## TASK DESCRIPTION
Apart from the pictures, reproduce the data below exactly as it stands.

## DATASET EXTRACT

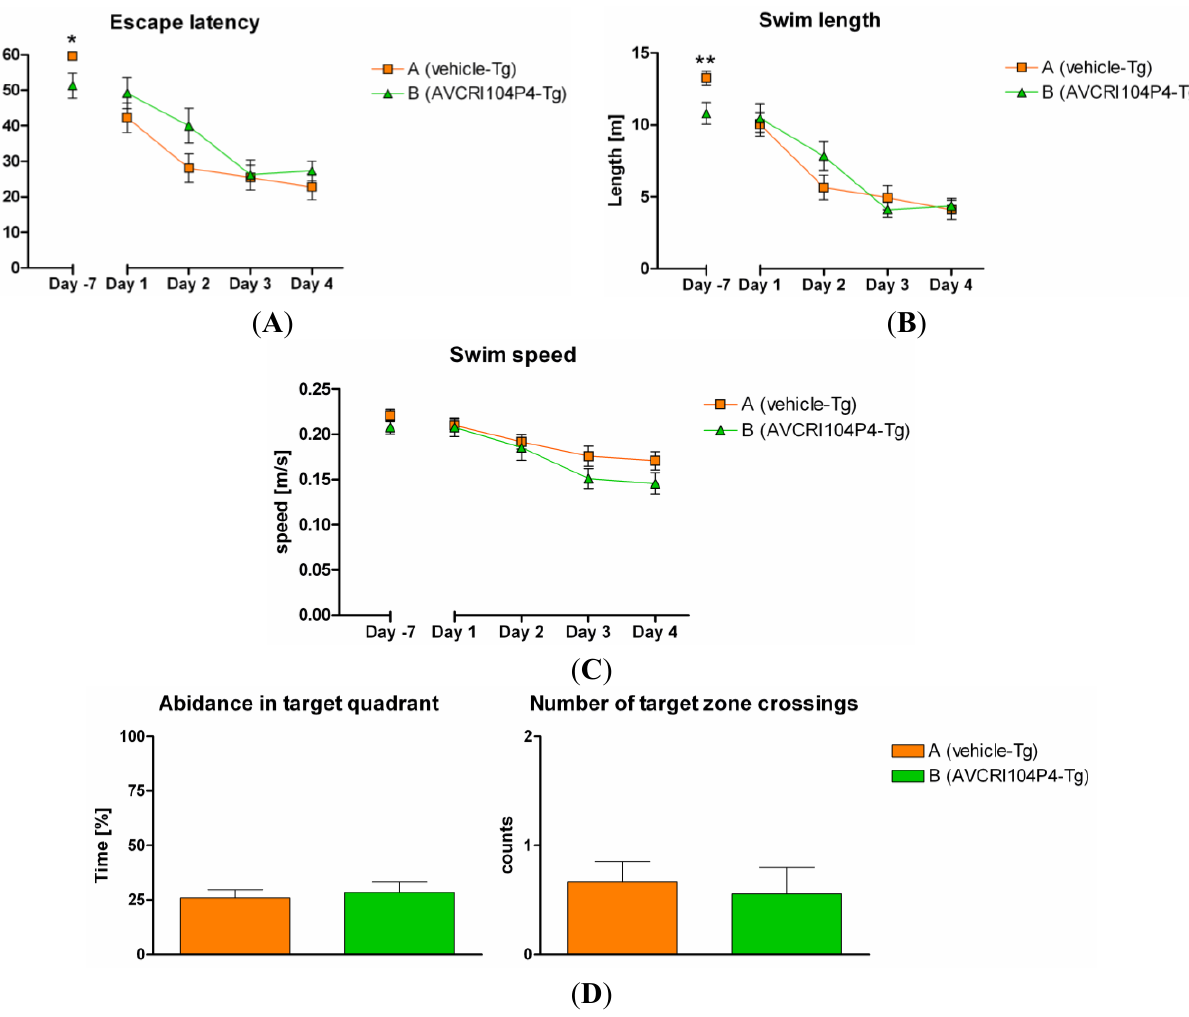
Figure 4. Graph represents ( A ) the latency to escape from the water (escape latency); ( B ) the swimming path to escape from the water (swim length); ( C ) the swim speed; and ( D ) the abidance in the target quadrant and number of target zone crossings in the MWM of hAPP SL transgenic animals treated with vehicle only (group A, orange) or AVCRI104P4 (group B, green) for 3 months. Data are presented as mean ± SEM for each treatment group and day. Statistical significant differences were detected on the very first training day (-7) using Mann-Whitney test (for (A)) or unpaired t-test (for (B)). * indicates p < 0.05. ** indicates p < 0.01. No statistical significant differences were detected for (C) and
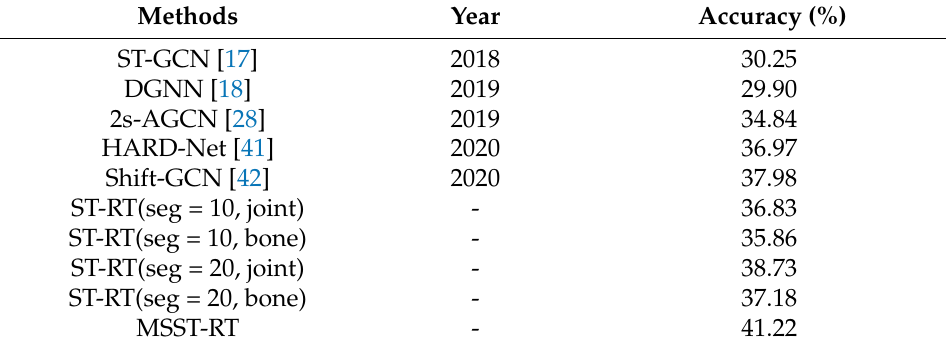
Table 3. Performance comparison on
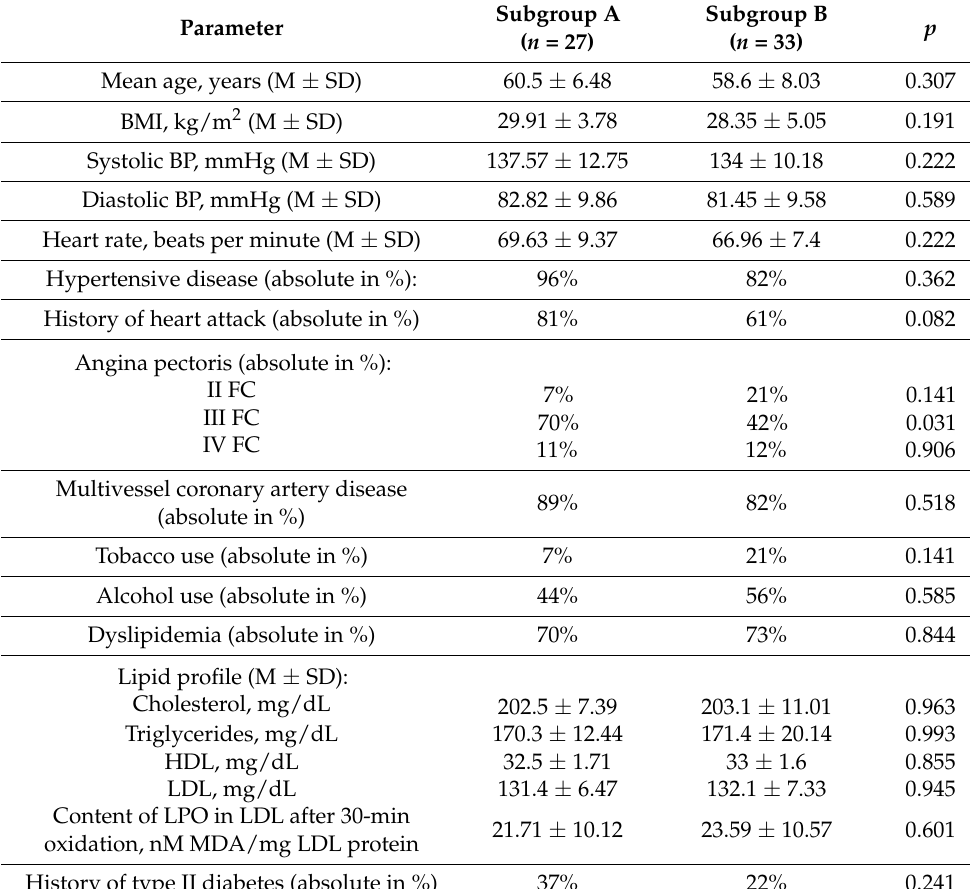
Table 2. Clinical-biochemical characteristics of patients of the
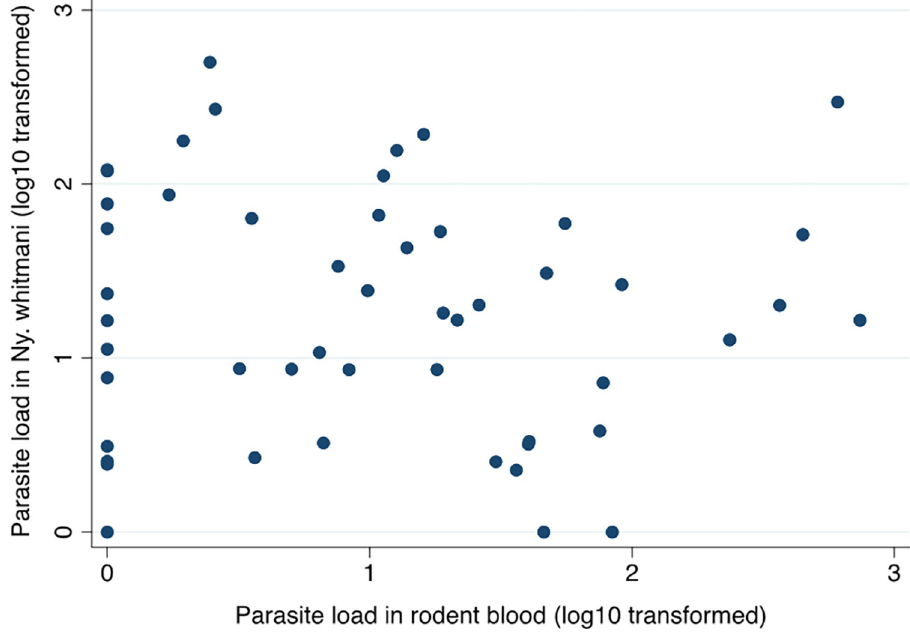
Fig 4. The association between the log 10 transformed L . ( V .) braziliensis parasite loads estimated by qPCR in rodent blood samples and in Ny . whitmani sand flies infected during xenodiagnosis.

## TASK SOLUTION
Figure 4. Graph represents ( A ) the latency to escape from the water (escape latency); ( B ) the swimming path to escape from the water (swim length); ( C ) the swim speed; and ( D ) the abidance in the target quadrant and number of target zone crossings in the MWM of hAPP SL transgenic animals treated with vehicle only (group A, orange) or AVCRI104P4 (group B, green) for 3 months. Data are presented as mean ± SEM for each treatment group and day. Statistical significant differences were detected on the very first training day (-7) using Mann-Whitney test (for (A)) or unpaired t-test (for (B)). * indicates p < 0.05. ** indicates p < 0.01. No statistical significant differences were detected for (C) and
Table 3. Performance comparison on
Table 2. Clinical-biochemical characteristics of patients of the
Fig 4. The association between the log 10 transformed L . ( V .) braziliensis parasite loads estimated by qPCR in rodent blood samples and in Ny . whitmani sand flies infected during xenodiagnosis.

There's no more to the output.